If you are a Torch reader, you are by now probably familiar with the fact that last week, the U.S. Departments of Education and Justice issued a letter to the University of Montana—a letter explicitly intended to serve as "a blueprint for colleges and universities throughout the country"—requiring that universities adopt a staggeringly broad definition of "sexual harassment."
According to that letter, universities must prohibit, as sexual harassment, "any unwelcome sexual conduct"—including "verbal conduct"—that is subjectively offensive to the listener. In other words, to be in compliance with Title IX, universities, including public universities legally bound by the First Amendment, must now prohibit protected speech.
What makes this new guidance all the more bizarre is that in the past, OCR has said exactly the opposite.
In 2003, OCR issued a "Dear Colleague" letter to all university presidents on the subject of the First Amendment. The letter was issued because of "inquiries regarding whether OCR’s regulations are intended to restrict speech activities that are protected under the First Amendment." In that letter, OCR’s then-assistant secretary wrote:
I want to assure you in the clearest possible terms that OCR’s regulations are not intended to restrict the exercise of any expressive activities protected under the U.S. Constitution … OCR’s regulations and policies do not require or prescribe speech, conduct or harassment codes that impair the exercise of rights protected under the First Amendment. [Emphases added.]

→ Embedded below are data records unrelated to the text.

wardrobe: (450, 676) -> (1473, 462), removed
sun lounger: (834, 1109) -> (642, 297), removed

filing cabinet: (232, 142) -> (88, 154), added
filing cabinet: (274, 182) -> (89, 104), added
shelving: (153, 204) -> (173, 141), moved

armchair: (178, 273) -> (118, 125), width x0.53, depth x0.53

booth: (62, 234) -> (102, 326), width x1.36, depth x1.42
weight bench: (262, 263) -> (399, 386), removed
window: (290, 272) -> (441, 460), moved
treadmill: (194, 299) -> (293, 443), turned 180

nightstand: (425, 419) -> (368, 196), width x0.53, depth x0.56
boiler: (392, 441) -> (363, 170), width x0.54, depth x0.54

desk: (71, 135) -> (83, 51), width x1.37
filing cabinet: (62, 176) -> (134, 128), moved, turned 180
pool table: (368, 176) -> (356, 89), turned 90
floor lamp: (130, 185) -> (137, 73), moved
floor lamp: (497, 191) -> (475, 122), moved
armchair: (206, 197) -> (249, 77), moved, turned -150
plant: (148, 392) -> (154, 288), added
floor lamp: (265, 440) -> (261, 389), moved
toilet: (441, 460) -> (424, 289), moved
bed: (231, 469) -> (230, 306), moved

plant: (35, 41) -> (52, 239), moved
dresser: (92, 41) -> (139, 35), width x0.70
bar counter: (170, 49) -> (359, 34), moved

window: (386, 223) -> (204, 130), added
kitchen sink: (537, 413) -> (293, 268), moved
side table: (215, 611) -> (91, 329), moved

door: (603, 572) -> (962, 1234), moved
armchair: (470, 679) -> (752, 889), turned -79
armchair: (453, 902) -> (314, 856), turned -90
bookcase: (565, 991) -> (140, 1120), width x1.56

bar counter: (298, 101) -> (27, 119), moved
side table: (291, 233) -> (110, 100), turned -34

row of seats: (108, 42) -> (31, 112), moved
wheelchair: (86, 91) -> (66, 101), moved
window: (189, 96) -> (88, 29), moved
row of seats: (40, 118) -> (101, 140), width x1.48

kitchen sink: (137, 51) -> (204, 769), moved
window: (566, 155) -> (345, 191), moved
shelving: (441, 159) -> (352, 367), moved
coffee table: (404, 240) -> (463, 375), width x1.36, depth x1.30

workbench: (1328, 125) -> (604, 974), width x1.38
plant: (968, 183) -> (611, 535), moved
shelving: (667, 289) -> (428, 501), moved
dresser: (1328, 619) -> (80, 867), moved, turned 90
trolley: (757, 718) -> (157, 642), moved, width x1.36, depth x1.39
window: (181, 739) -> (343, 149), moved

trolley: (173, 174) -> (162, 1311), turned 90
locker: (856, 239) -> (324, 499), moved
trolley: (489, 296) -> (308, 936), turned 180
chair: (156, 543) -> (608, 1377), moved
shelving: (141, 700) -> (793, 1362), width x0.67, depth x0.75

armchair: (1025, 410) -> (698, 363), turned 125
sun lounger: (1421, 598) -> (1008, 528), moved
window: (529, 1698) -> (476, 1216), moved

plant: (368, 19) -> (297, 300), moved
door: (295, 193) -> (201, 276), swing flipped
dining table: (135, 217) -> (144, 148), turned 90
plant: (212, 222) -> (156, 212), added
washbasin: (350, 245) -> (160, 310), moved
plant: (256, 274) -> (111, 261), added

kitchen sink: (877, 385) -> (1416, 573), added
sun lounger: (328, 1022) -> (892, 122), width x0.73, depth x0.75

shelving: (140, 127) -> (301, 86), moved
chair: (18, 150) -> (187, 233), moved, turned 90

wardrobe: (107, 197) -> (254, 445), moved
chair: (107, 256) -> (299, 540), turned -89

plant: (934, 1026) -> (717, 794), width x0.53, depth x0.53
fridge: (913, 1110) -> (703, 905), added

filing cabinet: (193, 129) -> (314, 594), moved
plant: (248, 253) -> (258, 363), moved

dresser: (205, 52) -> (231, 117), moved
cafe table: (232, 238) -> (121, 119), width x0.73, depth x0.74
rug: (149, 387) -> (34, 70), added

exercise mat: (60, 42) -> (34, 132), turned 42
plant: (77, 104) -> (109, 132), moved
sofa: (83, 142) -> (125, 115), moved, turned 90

In last week’s letter—which does not contain the term "First Amendment" or "free speech" anywhere in its 31 pages—OCR says the opposite. Now, according to OCR, to be in compliance with its Title IX obligations (which is necessary to avoid a loss of federal funding), a university must prohibit all of what OCR calls "sexual harassment," which includes subjectively offensive but protected speech that does not rise to the level of creating a hostile environment. (For more specifics, see Professor Eugene Volokh’s excellent analysis.) Indeed, the letter specifies that at the University of Montana, students must even receive "regular mandatory training" to ensure that they are aware of the university’s "prohibition" of "sexual harassment."
Sometime between 2003 and last week, OCR seems to have completely forgotten that public universities, in addition to their obligation to prevent sex discrimination, have a legal obligation to uphold the First Amendment rights of their students and faculty. Last week’s letter, which conditions the receipt of federal funds upon committing First Amendment violations, leaves those universities in a virtually impossible and unenviable position.
FIRE is fully committed to ensuring the First Amendment remains in its rightful place on the university campus, and we will keep you posted on our efforts in the coming days, weeks, and months.